Entries from a dataset:
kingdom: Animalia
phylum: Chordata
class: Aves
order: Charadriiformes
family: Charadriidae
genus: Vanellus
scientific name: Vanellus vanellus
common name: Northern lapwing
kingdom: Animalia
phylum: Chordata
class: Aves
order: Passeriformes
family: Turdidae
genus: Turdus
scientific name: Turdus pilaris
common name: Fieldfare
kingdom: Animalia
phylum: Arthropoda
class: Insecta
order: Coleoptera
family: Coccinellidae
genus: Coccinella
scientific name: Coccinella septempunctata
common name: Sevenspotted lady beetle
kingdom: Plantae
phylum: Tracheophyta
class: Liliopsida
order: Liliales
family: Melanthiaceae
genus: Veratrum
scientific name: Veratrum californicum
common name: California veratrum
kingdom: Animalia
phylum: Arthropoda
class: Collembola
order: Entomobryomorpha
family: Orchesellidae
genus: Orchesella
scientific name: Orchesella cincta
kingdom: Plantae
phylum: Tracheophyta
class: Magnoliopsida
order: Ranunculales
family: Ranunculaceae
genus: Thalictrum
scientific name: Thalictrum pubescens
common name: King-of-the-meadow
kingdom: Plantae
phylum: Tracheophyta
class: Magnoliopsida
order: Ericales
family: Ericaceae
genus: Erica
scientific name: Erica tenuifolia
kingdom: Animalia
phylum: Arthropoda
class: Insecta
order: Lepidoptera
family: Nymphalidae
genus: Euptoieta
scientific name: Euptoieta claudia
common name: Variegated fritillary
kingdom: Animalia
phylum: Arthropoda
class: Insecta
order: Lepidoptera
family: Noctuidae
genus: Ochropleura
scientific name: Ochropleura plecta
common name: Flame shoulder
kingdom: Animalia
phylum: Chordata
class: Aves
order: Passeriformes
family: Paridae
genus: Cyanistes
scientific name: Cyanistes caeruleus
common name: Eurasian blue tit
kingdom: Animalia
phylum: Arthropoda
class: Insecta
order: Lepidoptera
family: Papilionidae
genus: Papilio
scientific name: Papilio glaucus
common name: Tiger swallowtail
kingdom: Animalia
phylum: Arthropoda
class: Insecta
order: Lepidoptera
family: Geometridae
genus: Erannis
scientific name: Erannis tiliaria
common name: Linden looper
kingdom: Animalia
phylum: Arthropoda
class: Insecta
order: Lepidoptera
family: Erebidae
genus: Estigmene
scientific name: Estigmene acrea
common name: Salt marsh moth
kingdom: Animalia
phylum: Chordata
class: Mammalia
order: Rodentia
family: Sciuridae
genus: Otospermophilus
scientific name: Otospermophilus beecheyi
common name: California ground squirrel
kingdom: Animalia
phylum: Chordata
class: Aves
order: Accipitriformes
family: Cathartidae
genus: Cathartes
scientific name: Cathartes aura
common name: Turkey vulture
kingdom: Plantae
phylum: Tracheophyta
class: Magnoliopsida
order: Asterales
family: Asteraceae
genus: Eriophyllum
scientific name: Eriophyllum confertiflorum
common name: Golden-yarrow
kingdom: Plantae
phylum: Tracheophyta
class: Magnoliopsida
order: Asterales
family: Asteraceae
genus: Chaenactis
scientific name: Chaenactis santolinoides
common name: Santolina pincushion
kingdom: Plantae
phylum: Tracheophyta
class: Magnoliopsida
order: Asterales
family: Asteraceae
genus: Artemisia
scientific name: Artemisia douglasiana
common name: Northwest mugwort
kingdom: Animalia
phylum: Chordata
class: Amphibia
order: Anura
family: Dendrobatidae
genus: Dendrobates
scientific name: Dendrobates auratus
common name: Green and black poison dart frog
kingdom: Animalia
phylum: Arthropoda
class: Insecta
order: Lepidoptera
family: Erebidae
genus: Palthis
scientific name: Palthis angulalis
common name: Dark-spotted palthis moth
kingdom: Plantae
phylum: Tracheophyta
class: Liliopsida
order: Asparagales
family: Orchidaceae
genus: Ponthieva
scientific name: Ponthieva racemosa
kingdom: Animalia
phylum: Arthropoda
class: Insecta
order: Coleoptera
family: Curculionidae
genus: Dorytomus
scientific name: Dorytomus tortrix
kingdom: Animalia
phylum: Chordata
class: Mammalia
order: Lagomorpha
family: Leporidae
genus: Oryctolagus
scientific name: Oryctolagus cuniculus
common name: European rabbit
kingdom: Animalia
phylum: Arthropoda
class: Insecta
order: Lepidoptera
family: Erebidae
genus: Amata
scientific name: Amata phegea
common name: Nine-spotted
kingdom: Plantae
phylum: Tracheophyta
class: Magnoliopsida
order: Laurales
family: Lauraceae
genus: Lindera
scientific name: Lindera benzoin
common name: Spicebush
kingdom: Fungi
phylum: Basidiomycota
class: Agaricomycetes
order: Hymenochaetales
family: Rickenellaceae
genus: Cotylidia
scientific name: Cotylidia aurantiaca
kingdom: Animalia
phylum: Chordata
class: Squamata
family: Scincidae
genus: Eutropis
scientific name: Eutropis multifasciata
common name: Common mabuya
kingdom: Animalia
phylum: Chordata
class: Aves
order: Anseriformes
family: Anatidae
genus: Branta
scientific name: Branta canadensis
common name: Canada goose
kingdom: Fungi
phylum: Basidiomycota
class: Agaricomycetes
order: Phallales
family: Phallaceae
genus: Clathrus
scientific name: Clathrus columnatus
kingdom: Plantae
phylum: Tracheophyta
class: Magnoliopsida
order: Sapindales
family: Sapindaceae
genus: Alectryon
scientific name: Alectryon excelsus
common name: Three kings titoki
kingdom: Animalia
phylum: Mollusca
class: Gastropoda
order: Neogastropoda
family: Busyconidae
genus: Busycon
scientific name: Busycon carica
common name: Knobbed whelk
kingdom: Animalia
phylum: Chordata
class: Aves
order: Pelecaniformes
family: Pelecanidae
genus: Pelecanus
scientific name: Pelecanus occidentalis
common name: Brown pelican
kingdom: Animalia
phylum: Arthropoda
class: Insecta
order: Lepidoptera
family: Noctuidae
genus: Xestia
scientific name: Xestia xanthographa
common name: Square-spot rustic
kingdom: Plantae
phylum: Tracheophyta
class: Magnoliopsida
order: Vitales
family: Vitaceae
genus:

Exercise brief:
Copy out word for word the lines starting at the line with "family: Rickenellaceae" and running through the line with "genus: Pelecanus", both included.

Expected output:
family: Rickenellaceae
genus: Cotylidia
scientific name: Cotylidia aurantiaca
kingdom: Animalia
phylum: Chordata
class: Squamata
family: Scincidae
genus: Eutropis
scientific name: Eutropis multifasciata
common name: Common mabuya
kingdom: Animalia
phylum: Chordata
class: Aves
order: Anseriformes
family: Anatidae
genus: Branta
scientific name: Branta canadensis
common name: Canada goose
kingdom: Fungi
phylum: Basidiomycota
class: Agaricomycetes
order: Phallales
family: Phallaceae
genus: Clathrus
scientific name: Clathrus columnatus
kingdom: Plantae
phylum: Tracheophyta
class: Magnoliopsida
order: Sapindales
family: Sapindaceae
genus: Alectryon
scientific name: Alectryon excelsus
common name: Three kings titoki
kingdom: Animalia
phylum: Mollusca
class: Gastropoda
order: Neogastropoda
family: Busyconidae
genus: Busycon
scientific name: Busycon carica
common name: Knobbed whelk
kingdom: Animalia
phylum: Chordata
class: Aves
order: Pelecaniformes
family: Pelecanidae
genus: Pelecanus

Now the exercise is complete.